You see, Mike Hopwood operates a facility that provides Michelin Tire dealers from around the country an opportunity to test-drive Michelin tires in extreme conditions. We're talking about driving Jeeps up steep mountainsides, navigating seriously difficult terrain and generally putting these tires through the paces. Folks arrive from all over the country to participate in two-day courses at the Bolton Valley Resort. For this initial project we were tasked with taking care of preparing for the Winter Driving School. Our work was to include:
I use the phrase "was to include" because when the rubber met the road on this project we found out there was a lot we didn't know about the classroom itself and what challenges we faced in implementing this project. (Spoiler alert: it all works out in the end)
The primary project focus was replacing printed classroom materials with iPads and then providing incentive for students to return to the website. The school itself is a way for Michelin to train dealers about their tires by providing instrumented vehicles for winter condition testing. The students get behind the wheel of vehicles equiped with Michelin tires and other brands and they handle things like braking on ice, quick turns in deep snow, climbing steep hills and other tests.
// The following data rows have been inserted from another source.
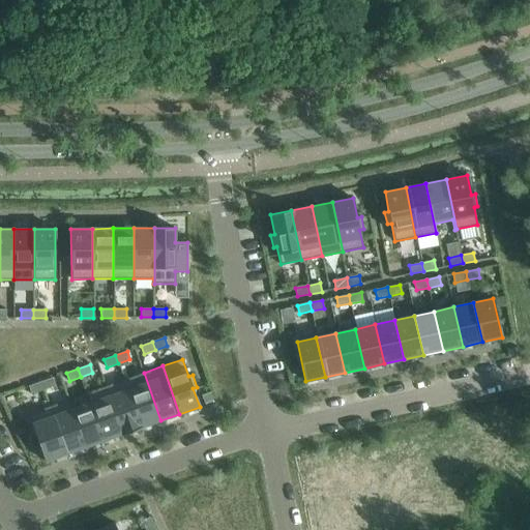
[(144,373),(125,379),(142,427),(160,420),(144,373)]
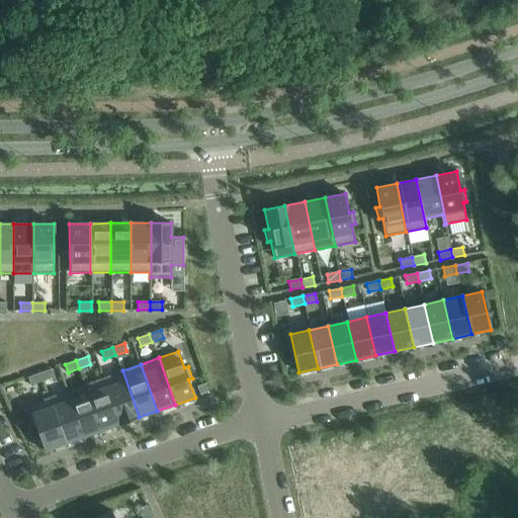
[(42,381),(54,377),(51,369),(39,373),(42,381)]
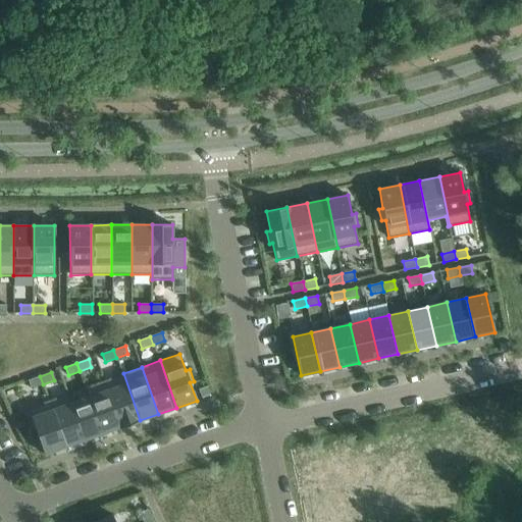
[(106,380),(104,380),(121,428),(122,428),(141,422),(140,420),(123,373),(106,380)]
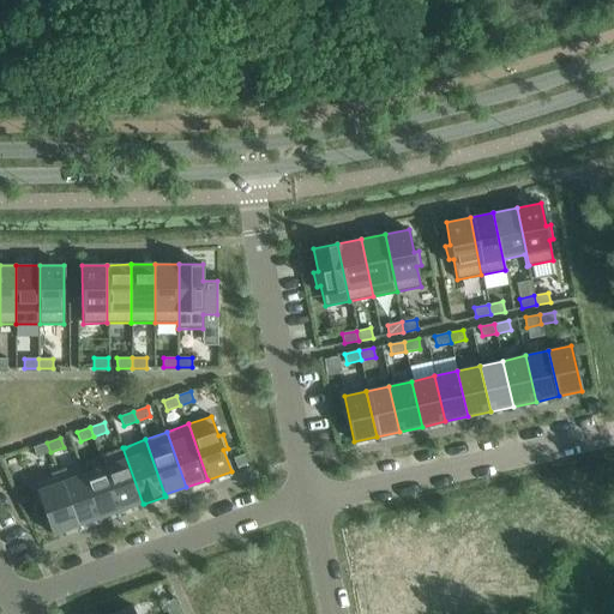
[(50,452),(47,443),(34,447),(36,457),(50,452)]
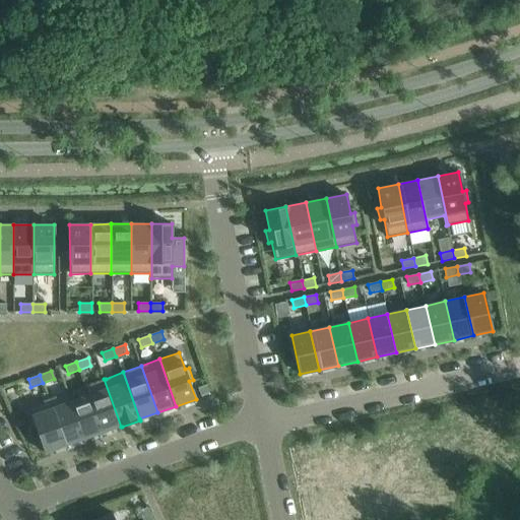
[(86,385),(85,386),(102,433),(103,432),(119,427),(120,428),(121,427),(104,379),(86,385)]
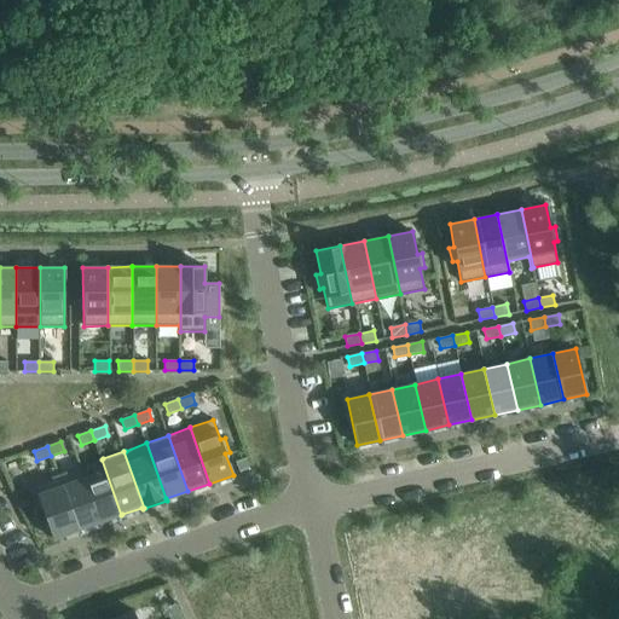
[(85,478),(84,478),(99,522),(100,522),(121,515),(102,460),(100,460),(104,470),(85,478)]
They get to experience first-hand the performance of Michelin tires versus other brands and to see actual numbers related to performance. Our job was to make that experience something that could last beyond the two days and provide students with incentives to use what they learned and create rich media they might be able to employ on the sales floor.
We took quite a bit of time in crafting our plan for the project and looking into the best ways to accomplish the goals we were given. We provided a list of the equipment we would need, a plan for how we were going to accomplish the goals and a timeline for getting the job done. Then we waited. And waited. And waited.
The purchase order for the equipment we needed (iPads, a charge and sync cart, Mac Mini computers ...) got sidetracked. The equipment was necessary to accomplish the goals of the project. Our timeline assumed the equipment would ship and we'd have plenty of time to work out the process for iPads in the classroom. The first class was already scheduled and the equipment had not yet arrived. This was the first in our series of "uh-oh" moments. If there is one thing we have discovered throughout this project it is that "uh-oh" moments really are opportunities to shine as a group dedicated to accomplishing goals for our clients.
When the equipment finally did arrive we no longer had weeks, we had days. And with those days we worked through the night with each of us getting sometimes as few as three hours of sleep. We did what had to be done to be ready for that first class and we pulled it off. Below is a picture from that first day of class.
The second "uh-oh" moment came when we realized how bad the wireless internet connection we had to work with was. It turns out that the classroom shared a single DSL line with all the guest rooms of the resort. This meant that we could not rely on the wireless connection to push the documents students were filling out to the website server some of which can get quite large. As a result, we had to go the extra mile and show up after every class and manually capture the data off the iPads. That extra mile is something Edgeworks Creative prides itself on and so we have done it. Thankfully, the classroom now has its' own DSL line and its' own router so we no longer have to babysit the documents loading to the website - it's now working as intended.
The students seem to enjoy the iPads and we have had positive feedback on the introduction of iPads to the classroom, integration of photo and video content to the website and the sharing facilities we provided for the students to be able to share their media.
Working with the folks from Michelin's Training group has been a pleasure and we're looking forward to working together in the future for the summer courses when we will be implementing the outdoor camera network and summer content as well as other future endeavors together.